There was one catch to the good news Kochanowicz heard on Tuesday morning: He couldn’t tell anyone until the Angels called his name.

So Kochanowicz, who posted a 6-0 record with 79 strikeouts over 45 innings pitched, walking 11 and surrendering 10 hits this past season, had to keep a lid on it walking through the Harriton halls Tuesday afternoon.

“I hadn’t been picked yet, and I couldn’t say anything to anyone,” Kochanowicz said. “No one wanted to get too personal and ask what was going on. I presented the project Tuesday morning. I felt great. It was easy to get through the project."

The hurler will leave for L.A. mid-week next week where he will meet an Angels team physician and sign his contract. He will be assigned to Tempe (rookie ball) where he will begin his pro career. He'll take a month to acclimate himself with the Angels throwing program and minor league life, before he starts to throw.

Kochanowicz, who received the official call from Angels’ Pennsylvania scouting director Kennard Jones Tuesday night, will be assigned to the Angels’ rookie league teams in either Omen, Utah, or Tempe.

“I’ll be out there working out, learning and getting into the system,” Kochanowicz said. “I can’t wait to get out there. I got a chance to walk with my graduating class Wednesday night. By then, everyone knew. I could talk about it. It was pretty cool. Both the class president and class salutatorian mentioned me in their speeches.”

Earlier on Wednesday, Kochanowicz had a tough act. He had committed to Virginia and had strong intentions of going to Virginia. But when the Angels came in with their offer, Kochanowicz knew immediately his dream of being as major leaguer was going to start right then and there.

But first, he had to call Virginia pitching coach Karl Kuhn personally to let him know he would be signing with the Angels.

“That was tough,” Kochanowicz admitted. “It’s a great school. Virginia will always have a piece of my heart. Coach Kuhn was very supportive and it’s something I really appreciate. I made the call Wednesday, because I wanted Tuesday and celebrate with my family.

“After making the call to coach Kuhn, that’s when it really sunk in that I was going to be a Los Angeles Angel. I owed Virginia and coach Kuhn the respect of that phone call. I really didn’t know how it would go, but coach Kuhn was great. He was nothing but positive. After that, it felt a little more real.

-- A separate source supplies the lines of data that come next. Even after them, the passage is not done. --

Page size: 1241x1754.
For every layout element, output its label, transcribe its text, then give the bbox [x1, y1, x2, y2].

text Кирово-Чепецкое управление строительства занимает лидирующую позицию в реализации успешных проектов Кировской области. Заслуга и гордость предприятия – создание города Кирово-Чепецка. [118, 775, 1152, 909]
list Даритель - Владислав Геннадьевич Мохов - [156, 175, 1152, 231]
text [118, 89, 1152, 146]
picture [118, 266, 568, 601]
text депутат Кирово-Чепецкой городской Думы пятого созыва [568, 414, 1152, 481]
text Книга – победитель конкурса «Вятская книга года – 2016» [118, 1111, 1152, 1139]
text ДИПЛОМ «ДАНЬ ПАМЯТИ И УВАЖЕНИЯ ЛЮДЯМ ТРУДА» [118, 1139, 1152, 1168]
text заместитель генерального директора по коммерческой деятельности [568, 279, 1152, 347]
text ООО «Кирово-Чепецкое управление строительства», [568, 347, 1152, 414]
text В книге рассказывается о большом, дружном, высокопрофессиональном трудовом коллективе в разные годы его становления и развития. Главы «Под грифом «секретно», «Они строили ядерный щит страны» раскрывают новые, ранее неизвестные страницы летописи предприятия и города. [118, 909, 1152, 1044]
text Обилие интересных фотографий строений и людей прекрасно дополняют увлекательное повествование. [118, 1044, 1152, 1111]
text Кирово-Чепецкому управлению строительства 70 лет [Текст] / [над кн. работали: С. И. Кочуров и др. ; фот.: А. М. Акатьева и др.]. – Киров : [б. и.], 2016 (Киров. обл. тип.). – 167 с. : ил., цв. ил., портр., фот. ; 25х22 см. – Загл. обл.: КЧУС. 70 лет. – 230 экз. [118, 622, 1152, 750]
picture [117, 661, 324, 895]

“It’s going to be a long process to get to the big leagues. I know that. Once I heard my name called, it was a big relief. It’s real world now.”

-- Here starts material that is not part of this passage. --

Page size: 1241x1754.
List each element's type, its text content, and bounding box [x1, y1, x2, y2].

Other area high school players drafted:

Sam Siani, Penn Charter, Pittsburgh Pirates: The 6-foot, 175-pound outfielder hit .457 with six home runs and 25 RBIs this past season was chosen 37th overall. He bats and throws left-handed.

Chris Newell, Malvern Prep, St. Louis Cardinals: The 6-foot-2, 190-pound outfielder hit .411 with 12 doubles, eight home runs and 31 RBIs this season was chosen in the 37th round, 1,115th overall. He’s committed to Virginia, where he’s stated he’ll attend in the fall, electing not to sign with the Cardinals.

Jayson Hoopes, St. Augustine Prep, Chicago Cubs: The 6-foot-3, 190-pound right-handed pitcher was chosen in the 36 th round, 1,092nd overall. He went 6-0 with 58 strikeouts and had a 1.53 ERA over 32 innings this past season. He signed with Virginia.

Cade Hunter, Lenape, Colorado Rockies: The 6-foot-2, 190-pound catcher is the son of Seattle Mariners scouting director Scott Hunter and was drafted in 35th round, 1,059th overall. He’s committed to Virginia Tech. He bats left and throws right. He hit .463 with six doubles and four triples this season, with eight home runs, while scoring 15 runs and picking up 31 RBIs.